What device do you have and what build are you running now?
Do you count 7 random snapshots or 7 stable builds?
What OpenWRT version is build 1?

Do you use original configs or have you made your own custom settings?

DHCP original config file was massively changed between 19.07.6 and 19.07.7.

Not to mention the introduction of DSA mostly changed everything in network file from 21.02.

Using it now direct to their modem, but I've used dnscrypt-proxy2 from day one.

That assumes the device

  1. Has a swtich
  2. Is one of the devices that has been converted to DSA

I saved time to multitasking in the post.

1 Like

Your lease time is 3.25 days... this fits quite well with the description of 3 days and 15 days with respect to the problem occurrences. You should check to see if you can ping 8.8.8.8 or any public IP address when you appear to have a DNS issue. If you cannot ping via IP, it means that your DHCP lease has likely expired and not been properly renewed (or there is something happening on the ISP side that is causing issues). If pinging by IP still works, it is plausible that there is an issue with the upstream DNS server definitions you are using (especially if you're using the DHCP advertised ones).

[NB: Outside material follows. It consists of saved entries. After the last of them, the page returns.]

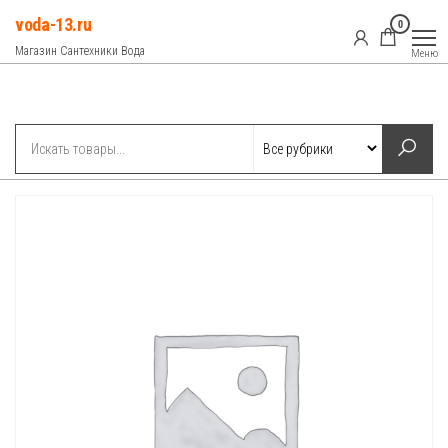
Перейти
voda-13.ru
0
к
Магазин Сантехники Вода
Меню
содержимому
Рубрики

You can check the general DHCP status by issuing this command

logread | grep dhcpc

WRT1900ACSV2
r17781 Kernel 5.10.74
I've never used stable.
Custom
Long passed any DSA issues.

have you tried the troubleshooting at

Are you certain about this? I could be mistaken, but there are very rarely any significant changes in service releases unless they are directly related to a bug or security vulnerability.
The 19.07.7 release notes do not mention any changes to the DHCP config file and should not have affected anything in the file except for the odhcp6c fix that was noted in the network userland and dnsmasq back port fixes.

I have a customized .toml including logging to usb, relays, load balancing, . . . - last change was April when the .toml underwent some changes.

That doesn't mean anything to me, I asked if you tried the troubleshooting steps on that page

Only issue:
==> /tmp/resolv.conf.d <== head: /tmp/resolv.conf.d: I/O error

Edit:
root@RuralRoots:/tmp/resolv.conf.d# ls -l -rw-r--r-- 1 root root 0 Nov 16 15:08 resolv.conf.auto

well, that's a folder ... so, that's not an issue at all

So, I guess you see nothing wrong in the results of that troubleshooting - you've confirmed that the configured resolver is actually operational

I can ping any device on my local network by both IP and hostname. I can ping nothing outside. My normal lease DHCP lease from my ISP modem is 14440 seconds (4 Hrs), and I can track it every half life right done to renew. I thought it notable the latest renewal time differs.

I get no return, and see nothing from find / -iname dhcpd or dhcp*

I was tending to that side of things, but by bypassing the router by moving switch port from router to ISP modem and changing the subnet everybody is working, so it's not from the ISP end.

Doh! I didn't divide by 24...silly mistake. Yes, it was 3.25 hours (not days... lol).

This would be consistent with an issue with the connection to the ISP not working (DHCP or otherwise).

So is the ISP modem a modem+router, or just a modem?

So you run master and complain about it not working?

Have you forgot the dnsmasq crash?
The dhcp config file got a big chunk of config text at the top with the new dnsmasq.

I concur - BUT, my ISP gives me a lease on wan. If i move my uplink from my switch direct to my isp modem (that is the only wire that goes to WRT1900 lan port), we all work.

It's a Viasat modem, so no it's a PTP device.

This started as a long 3+Hr outage due to snow on the dish obstructing signal. When it came back - well here we are. What I cannot concieve is why an older working build all have the same issue - bizarre,

Under what circumstances? I just compared the dhcp files from 19.07.6 and 19.07.7 and they are identical.